QUATRIEME VERTU PRINCIPALE
DONNER
38ème affluent : Faire la zakat
Le troisième pilier de l'islam est de payer la taxe légale. Le mot zakat signifie purification ; notre être se purifie quand nous nous acquittons de ce devoir de don minimum et que, par là, nous faisons effort pour nous détacher de l'avoir.
Juridiquement le taux de la zakat est fixe ; il est donné en nature et en argent. Dans des circonstances normales de justice, la réinstitution de la zakat comme taxe recueillie par l'Etat et affectée aux dépenses de solidarité et de sécurité sociale pour les démunis suffirait peut-être à combler certains écarts. Mais étant donné l'accumulation séculaire de l'injustice, ces écarts sont tellement grands, les dépenses de l'Etat tellement gonflées que des prélèvements autres que la zakat sont nécessaires. Aucune objection légale à cela.
Une redistribution juste des richesses dans des sociétés gravement déséquilibrées comme les nôtres est la première tâche de l'Etat. Cette redistribution ne peut se faire par les techniques de confiscation de la propriété privée préalable à la planification générale de l'Economie telles que ces techniques sont appliquées dans les pays communistes. Le capitalisme d'Etat n'apporte rien à l'Economie sinon, avec les insuffisances du capitalisme tout court. ses insuffisances propres. L'exploitation des masses laborieuses par la classe bureaucratique qui a le contrôle de la propriété remplace l'exploitation des propriétaire-, capitalistes, l'incurie et les lourdeurs bureaucratiques en plus. Si les Economies communistes ont avancé avec une rapidité relative et ont accompli des réalisations remarquables sur le plan national, ce n'est point par quelque vertu de l'étatisation générale de la' propriété. Malgré les inconvénients graves du gaspillage et de la lourdeur inhérents a la rationalisation bureaucratique, la volonté centrale qui pousse la machine inexorablement en avant sans compter, sans prêter attention à tout ce qui n'est pas le quota de production a permis ce progrès.
L'on peut rationaliser l'Economie et obtenir des résultats sans faire de l'abolition de la propriété le principe fondamental de l'opération. C'est une tentative à faire, le modèle islamique de l'Economie est à construire de toute pièce.

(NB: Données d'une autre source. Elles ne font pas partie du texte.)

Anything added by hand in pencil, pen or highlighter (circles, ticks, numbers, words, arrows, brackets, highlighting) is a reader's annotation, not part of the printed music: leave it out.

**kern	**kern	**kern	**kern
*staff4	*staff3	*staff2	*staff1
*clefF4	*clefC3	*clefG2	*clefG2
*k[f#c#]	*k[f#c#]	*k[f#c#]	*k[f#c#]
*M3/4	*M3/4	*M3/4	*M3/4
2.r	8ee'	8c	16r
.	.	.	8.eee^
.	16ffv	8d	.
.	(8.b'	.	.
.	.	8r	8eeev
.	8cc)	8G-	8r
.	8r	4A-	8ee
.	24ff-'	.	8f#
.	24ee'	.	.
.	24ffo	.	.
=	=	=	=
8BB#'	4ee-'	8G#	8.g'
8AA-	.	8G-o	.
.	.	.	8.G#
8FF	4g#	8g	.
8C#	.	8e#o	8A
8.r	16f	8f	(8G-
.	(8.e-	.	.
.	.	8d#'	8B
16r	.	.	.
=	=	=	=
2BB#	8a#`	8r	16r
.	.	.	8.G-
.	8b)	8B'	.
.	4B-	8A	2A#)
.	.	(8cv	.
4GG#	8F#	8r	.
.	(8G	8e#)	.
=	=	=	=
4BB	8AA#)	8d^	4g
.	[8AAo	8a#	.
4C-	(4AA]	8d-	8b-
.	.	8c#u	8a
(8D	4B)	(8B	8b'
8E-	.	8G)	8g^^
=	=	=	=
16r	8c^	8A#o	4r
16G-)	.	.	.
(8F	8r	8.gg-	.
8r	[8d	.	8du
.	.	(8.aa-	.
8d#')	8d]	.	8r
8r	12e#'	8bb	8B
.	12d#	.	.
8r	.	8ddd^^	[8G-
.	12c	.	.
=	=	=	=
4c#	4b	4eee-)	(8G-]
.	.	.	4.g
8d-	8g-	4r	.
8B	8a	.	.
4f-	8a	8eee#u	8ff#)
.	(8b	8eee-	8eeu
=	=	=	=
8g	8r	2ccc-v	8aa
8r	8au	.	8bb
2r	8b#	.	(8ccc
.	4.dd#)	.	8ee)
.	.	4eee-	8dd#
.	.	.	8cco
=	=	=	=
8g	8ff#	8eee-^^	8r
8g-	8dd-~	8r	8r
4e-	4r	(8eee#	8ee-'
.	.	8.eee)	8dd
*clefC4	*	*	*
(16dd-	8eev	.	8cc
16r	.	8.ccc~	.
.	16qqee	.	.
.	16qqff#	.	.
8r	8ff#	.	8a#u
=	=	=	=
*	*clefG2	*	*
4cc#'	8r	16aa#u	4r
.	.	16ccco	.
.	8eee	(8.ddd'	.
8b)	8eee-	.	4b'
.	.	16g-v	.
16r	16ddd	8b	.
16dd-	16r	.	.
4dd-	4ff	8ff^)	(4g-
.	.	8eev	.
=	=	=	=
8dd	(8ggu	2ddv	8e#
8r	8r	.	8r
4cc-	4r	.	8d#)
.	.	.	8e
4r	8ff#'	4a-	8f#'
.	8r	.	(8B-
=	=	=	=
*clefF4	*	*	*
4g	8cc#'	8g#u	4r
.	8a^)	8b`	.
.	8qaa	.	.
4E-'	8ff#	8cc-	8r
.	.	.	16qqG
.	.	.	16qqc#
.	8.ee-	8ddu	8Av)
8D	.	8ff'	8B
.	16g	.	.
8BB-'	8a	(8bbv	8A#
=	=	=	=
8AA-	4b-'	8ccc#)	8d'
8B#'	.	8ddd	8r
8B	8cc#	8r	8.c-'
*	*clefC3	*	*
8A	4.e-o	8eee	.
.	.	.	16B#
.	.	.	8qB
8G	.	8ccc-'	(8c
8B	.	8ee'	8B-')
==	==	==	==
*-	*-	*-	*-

Rien dans la pratique du Prophète et de ses successeurs sages ne s'oppose à une redistribution juste des richesses. Omar Ibn AI Khattab, à la fin de sa vie, remarqua l'écart des fortunes et le déséquilibre apporté à l'égalité première par l'afflux des richesses à la suite des conquêtes. Il nous laissa cette décision comme un legs précieux., comme l'argument décisif contre quiconque s'opposerait au réexamen, à la régularisation de la propriété privée en faveur de ceux qui n'en ont pas. « Si Dieu me prête vie jusqu'à l'an prochain, dit-il, je confisquerai le superflu des riches pour nantir les pauvres ». La sentence de ce saint et clairvoyant homme n'a jamais été mise en exécution. Elle fait pourtant corps avec la sunna du Prophète qui nous a recommandé d'adopter sans restriction la sunna de ses successeurs sages. « Suivez, a-t-il dit, ma sunna et celle des successeurs sages après moi, mordez-y à belles dents ».
La résolution Omarienne ouvre grandes les perspectives de tout remaniement de l'Economie, y compris l'étatisation, à condition expresse que la propriété de l'Etat soit le complément régulateur de la propriété privée, non la règle fondamentale.
Dans les circonstances exceptionnelles que vit la umma islamique, avec les distorsions économiques et sociales à l'intérieur de chaque Etat national et d'un Etat à l'autre, le remaniement de l'Economie et le rééquilibrage de la propriété doivent être résolument entrepris, la survie même de nos sociétés en dépend comme le succès du modèle islamique de gouvernement. A ce sujet un précédent dans la vie du Prophète nous montre comment la propriété privée doit être subordonnée au bien public et déniée si elle ne remplit pas sa fonction sociale. Le Prophète revenait de guerre avec son armée, arrive un combattant affamé à la recherche de nourriture. Le Prophète, ému, s'adressa à ses hommes en ces termes vigoureux : « Quiconque parmi vous, dit-il, possède une monture en trop, qu'il la donne à qui n'en a pas, quiconque a de la nourriture plus qu'il n'en a besoin, qu'il la donne à qui n'en a pas ! » Il énuméra ainsi une grande variété de biens qu'il fallait redistribuer, si bien que les Compagnons comprirent qu'ils n'avaient pas droit, dans les circonstances de guerre qui exigeaient une solidarité totale, de garder le superflu.